## What is needed
Would you transcribe the records below from the line with "index mcp: (236, 309)" to the line with "thumb tip: (108, 114)", ends included, exactly and with nothing more, leaving the pictures out?

[Skeletal landmark data]
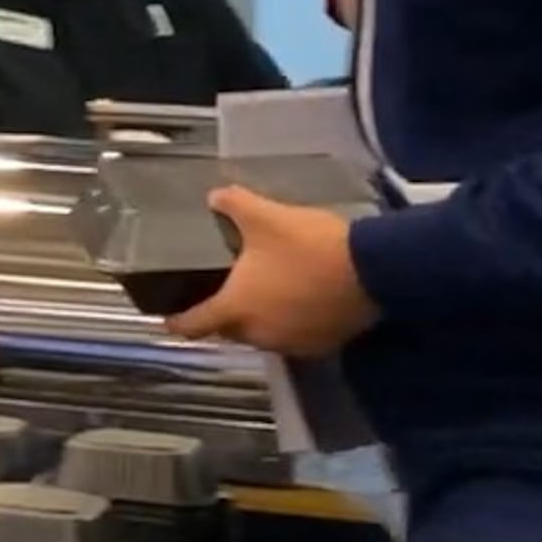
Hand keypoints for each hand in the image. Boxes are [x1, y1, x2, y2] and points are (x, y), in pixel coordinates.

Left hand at [166, 189, 379, 356]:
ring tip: (262, 294)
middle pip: (230, 332)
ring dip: (259, 320)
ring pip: (264, 336)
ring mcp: (294, 343)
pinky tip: (297, 301)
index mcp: (236, 309)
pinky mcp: (325, 344)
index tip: (168, 318)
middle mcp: (261, 335)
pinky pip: (296, 337)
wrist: (373, 269)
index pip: (194, 325)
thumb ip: (233, 204)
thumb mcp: (265, 216)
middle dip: (224, 316)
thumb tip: (215, 196)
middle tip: (223, 292)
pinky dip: (290, 323)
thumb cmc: (308, 246)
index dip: (177, 321)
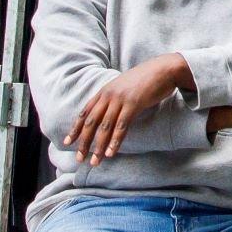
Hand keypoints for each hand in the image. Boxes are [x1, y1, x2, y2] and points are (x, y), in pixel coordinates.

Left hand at [67, 55, 192, 164]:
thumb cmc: (146, 79)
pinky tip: (111, 153)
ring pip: (104, 126)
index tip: (67, 142)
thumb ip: (114, 99)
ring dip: (99, 146)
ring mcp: (120, 99)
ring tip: (96, 161)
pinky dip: (115, 141)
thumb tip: (108, 114)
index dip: (75, 128)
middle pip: (91, 122)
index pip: (85, 112)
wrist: (164, 69)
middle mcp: (108, 95)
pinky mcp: (133, 104)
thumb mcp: (124, 87)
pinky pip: (121, 126)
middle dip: (84, 142)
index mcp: (104, 91)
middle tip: (79, 158)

## Response area
index mcp: (236, 309)
pinky mcp: (325, 344)
index tip: (168, 318)
middle mcp: (261, 335)
pinky pip: (296, 337)
wrist: (373, 269)
index pip: (194, 325)
thumb ip: (233, 204)
thumb mcp: (265, 216)
middle dip: (224, 316)
thumb tip: (215, 196)
middle tip: (223, 292)
pinky dip: (290, 323)
thumb cmc: (308, 246)
index dip: (177, 321)
Hand keypoints for each hand in the image. Boxes are [x1, y1, x2, y2] and points are (x, y), in pixel coordinates.

Left hand at [67, 55, 192, 164]:
thumb cmc: (146, 79)
pinky tip: (111, 153)
ring pip: (104, 126)
index tip: (67, 142)
thumb ip: (114, 99)
ring dip: (99, 146)
ring mcp: (120, 99)
ring tip: (96, 161)
pinky dip: (115, 141)
thumb tip: (108, 114)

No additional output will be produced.